日常出会う砂金のような言葉たちを集めました。

 子ネズミをつかまえて食べようとするヤマネコ。

 そこに登場する子ネズミの「とうちゃん」。

 子ネズミは言います。

「とうちゃんが きたからには、もう へいきだ。さあ、とうちゃん、たのんだよ」

 

 本当は、ネズミがヤマネコに敵うはずがありません。 

 「とうちゃん」はぶるぶるふるえています。

 それでも、「とうちゃん」をひたすら信じる子ネズミの姿、そして息子に応えようとする「とうちゃん」の姿を見て、ヤマネコは「とうちゃん」に花を持たせるのです。

 

 逃げていくヤマネコを見て、子ネズミは喜びの声をあげます。

「うわあい、やっぱり うちの とうちゃんは すごいや。せかいいちだね」

    (きむらゆういち、『あいたくなっちまったよ』、ポプラ社)

 

 

 幼い頃の私にとっても、父はヒーローでした。

 自分が途中で作れなくなったプラモデルを、もう一度分解して作り直してくれる。

 キャッチボールは、どんなボールでも取ってくれる。

 夏休みの習字の宿題も、図画も、工作も、感想文も、父が手伝ってくれるとすばらしい作品に仕上がっていく。

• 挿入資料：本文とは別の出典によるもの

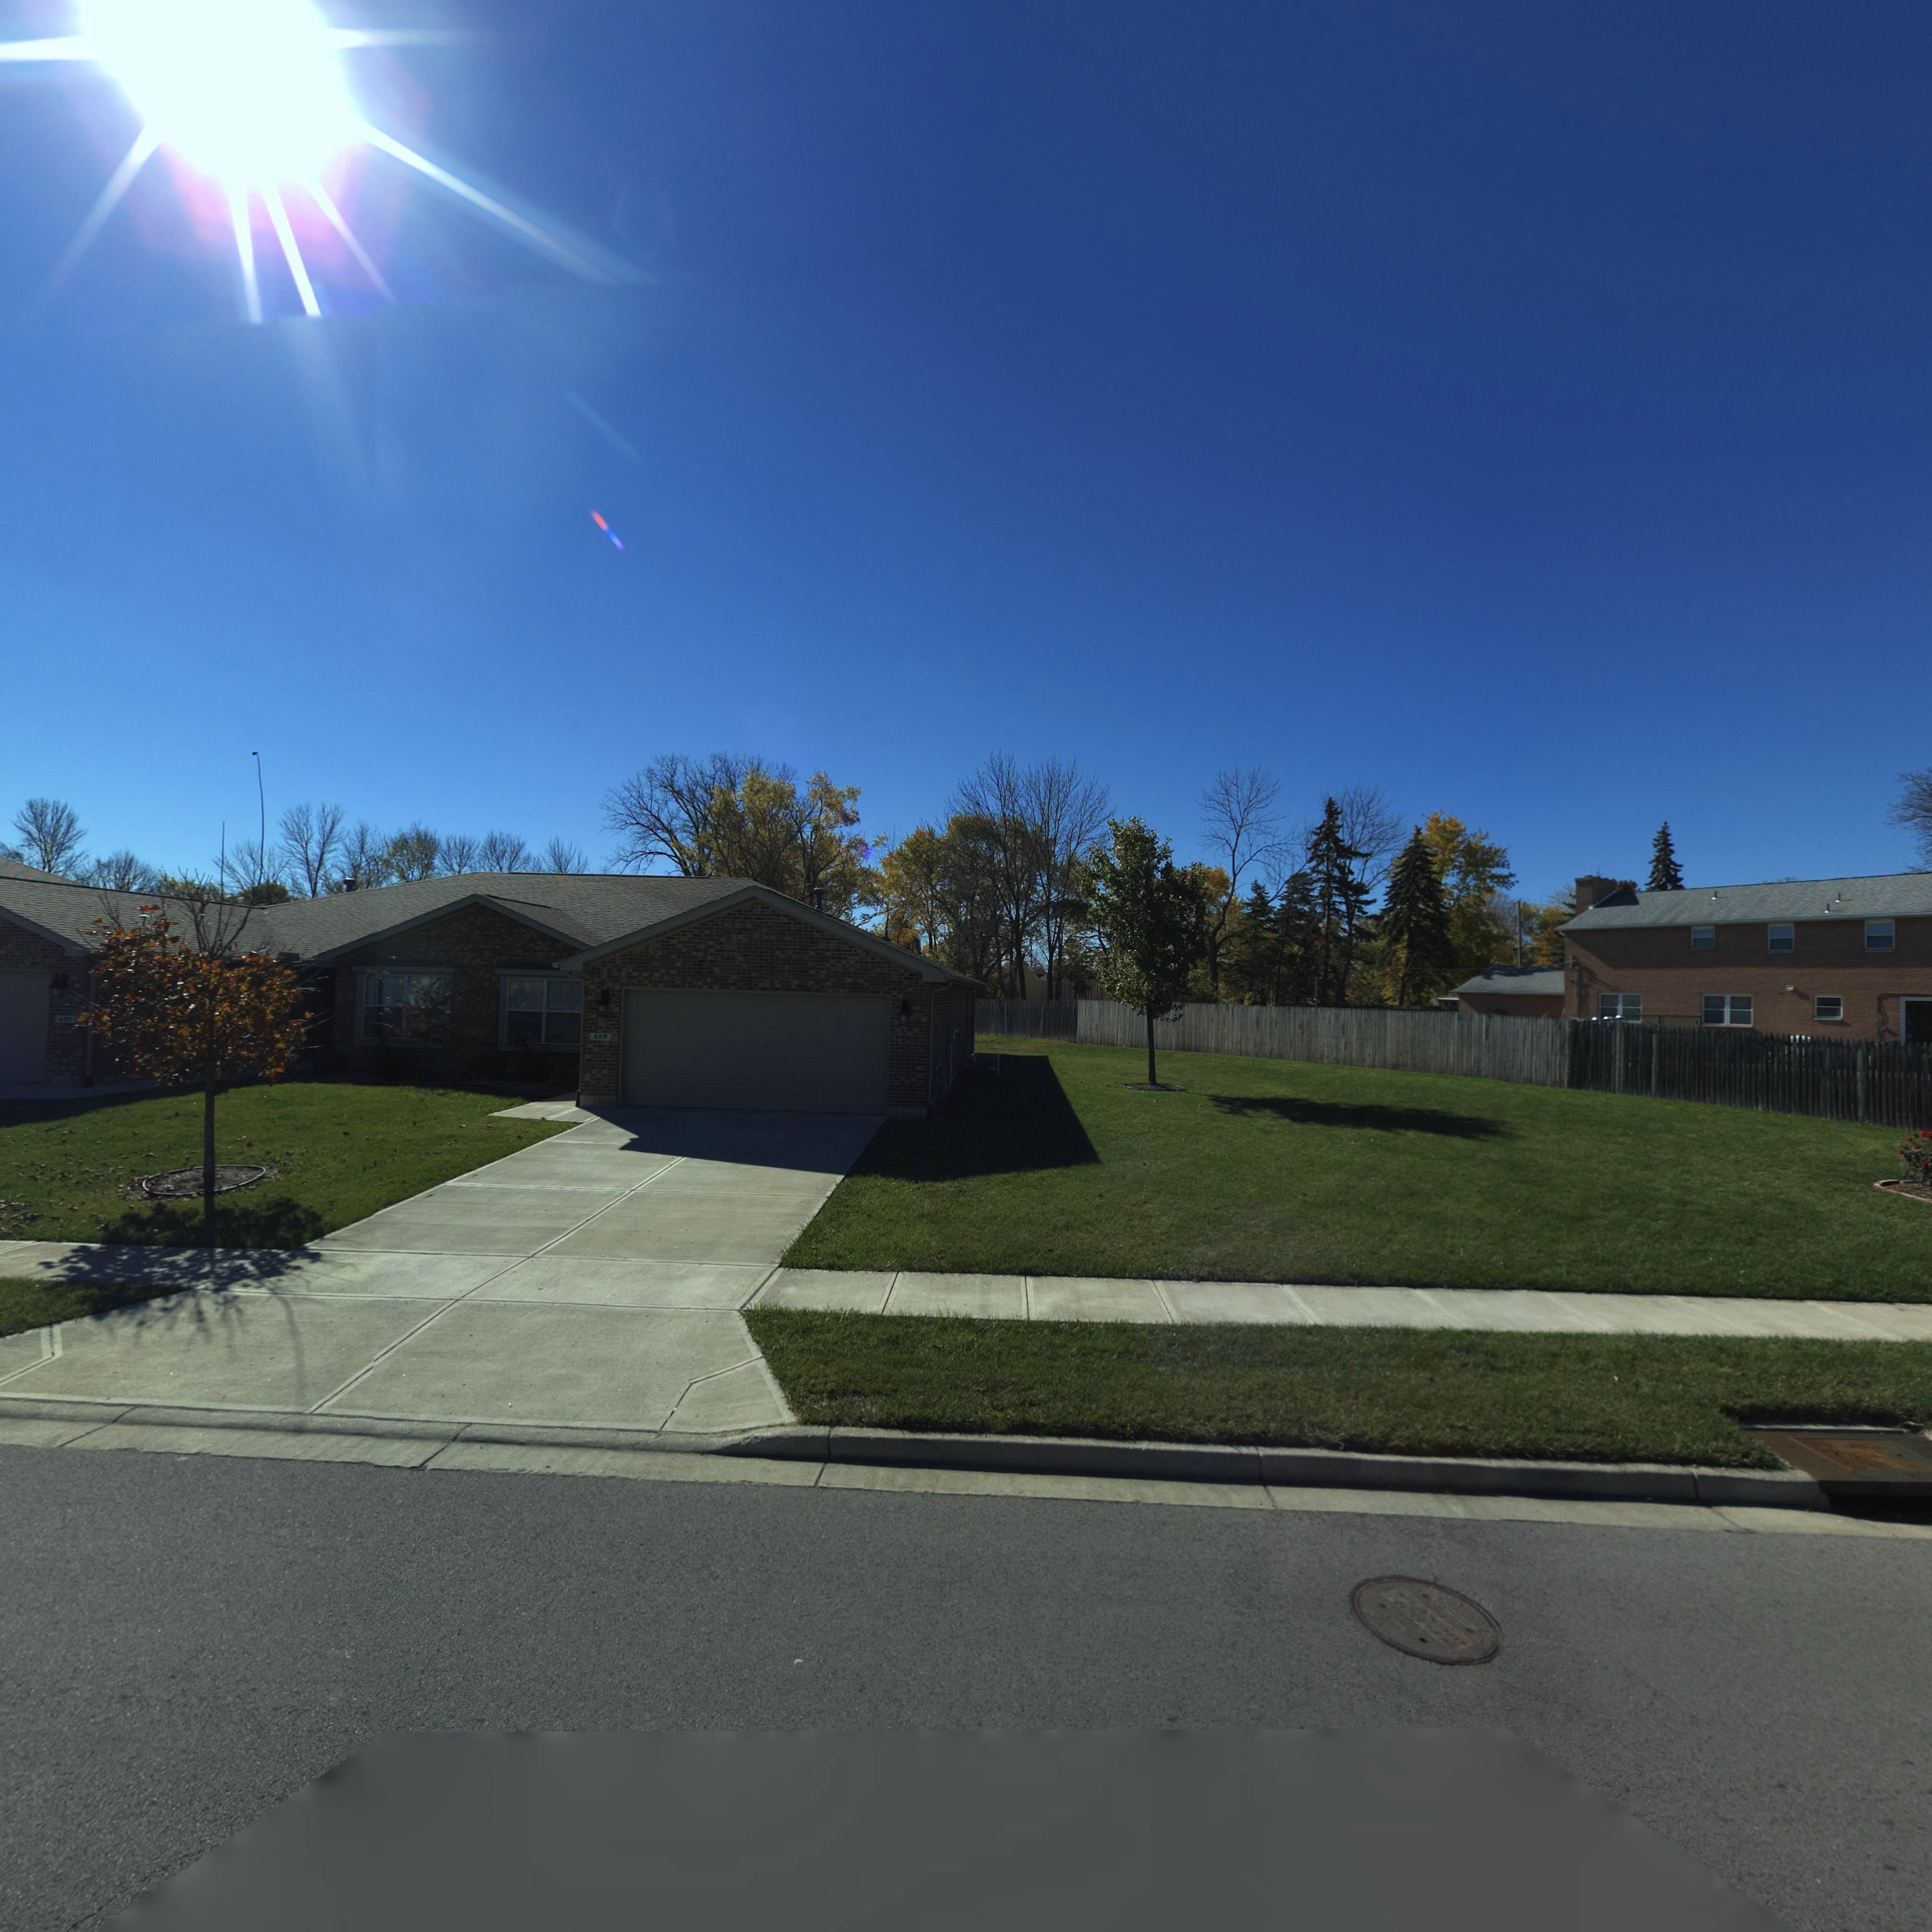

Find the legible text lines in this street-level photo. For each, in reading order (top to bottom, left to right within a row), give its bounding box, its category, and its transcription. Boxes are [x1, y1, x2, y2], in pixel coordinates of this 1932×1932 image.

[592, 1033, 608, 1040] StreetNumber: 429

 父に知らないこと、できないことはないと思っていました。

 

 それから私も大人になり、そのころの父の年齢を超え、人には知らないことも、できないこともあると分かりました。

 父はすでに80歳を超え、当然、昔のような溌剌さはありません。最近は特に老いを感じるようになりました。

 

 それでも、なぜか私にとって父は、「知らないこと、できないことのない人」なのです。

 

 私がずっと、父を理想として追い続けるように、絵本の中の子ネズミも、「とうちゃんのようになるんだ!」と思いながら、大人になっていくのでしょう。